William, a Quaker surgeon, outwits a Ceylonese King and rescues a Dutch slave. William displays further resourcefulness by succeeding in trade negotiations with English merchants in India. He serves Singleton loyally and bravely as a kind of man Friday: he is, moreover, a Christian humanist and healer who ultimately persuades his captain that a life of piracy leads nowhere. When Singleton contemplates suicide in the throes of repentance, William convinces him that suicide is the "Devil's Notion" and therefore must be ignored.

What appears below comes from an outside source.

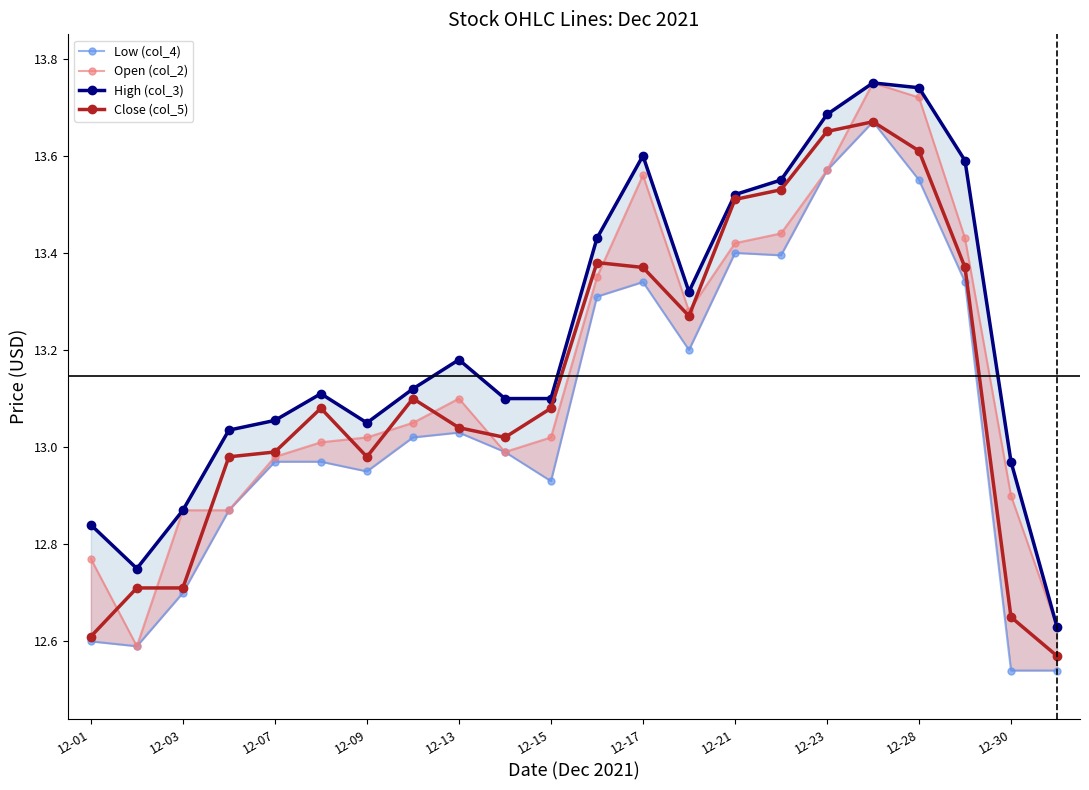

True or false: Close (col_5) has more than 0 interior local peaks.

True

When they return to England, disguised as Armenians, they make the decision to stay together for the rest of their lives. Singleton marries William's sister, a widow, and the story ends on a note of domestic peace.

== Characters ==
- Captain Bob Singleton
- William Walters, a Quaker
- Captain John Wilmot
- Captain Frank Avery

== Major themes ==
- Piracy – The second half of the novel details Singleton's ship and crew as they plan and attack merchants and steal their cargo.
- Mercantilism – Though Singleton is a pirate who murders and steals, there are several examples of honest trading.
- Exploration – Singleton makes an immense sweep geographically, covering areas such as Southampton, Lisbon, the East Indies, Cabo de bona Speranza, Madagascar, Africa, the West Indies, Black Sea, and the Asian Archipelagos. His voyages mirror and celebrate those of Christopher Columbus, Ferdinand Magellan, and Vasco de Gama.
- Slavery – Captain Singleton's abduction and sale as a young boy is a part of Defoe's exploration of slavery within the novel. Some studies have focused on Captain Singleton in relation to its "commentary on African slavery", even suggesting that it might be read as a narrative of slavery. There is discussion of the "Plantation" within the novel; "a site of unfree, hard labor", and "by invoking the 'Plantation', Defoe demonstrates the elision between slavery and servitude practiced in the North American colonies and the Caribbean. [...] The notion that an English child can be 'sold' (and invoked by the author in a casual manner as though it is not an unusual occurrence) indicates that slavery in the New World had not settled into racialized dichotomies." The novel explores many different kinds of slavery, and "Defoe's character operates in a context where he is both capable of enslaving as well as being enslaved. This duality of experience forms a recurring theme in the novel that illustrates many forms of enslavement and beliefs about enslavement." The text represents "anxiety about the many slaveries to which man was prey during the eighteenth century. The enslavements expressed both physically and metaphorically demonstrate concepts in flux as ideas of trade, nationality, and the nature of man clashed. [...] Defoe, through Singleton, comments extensively about different forms of enslavement (as both master and slave), albeit filtered through a very Eurocentric perspective."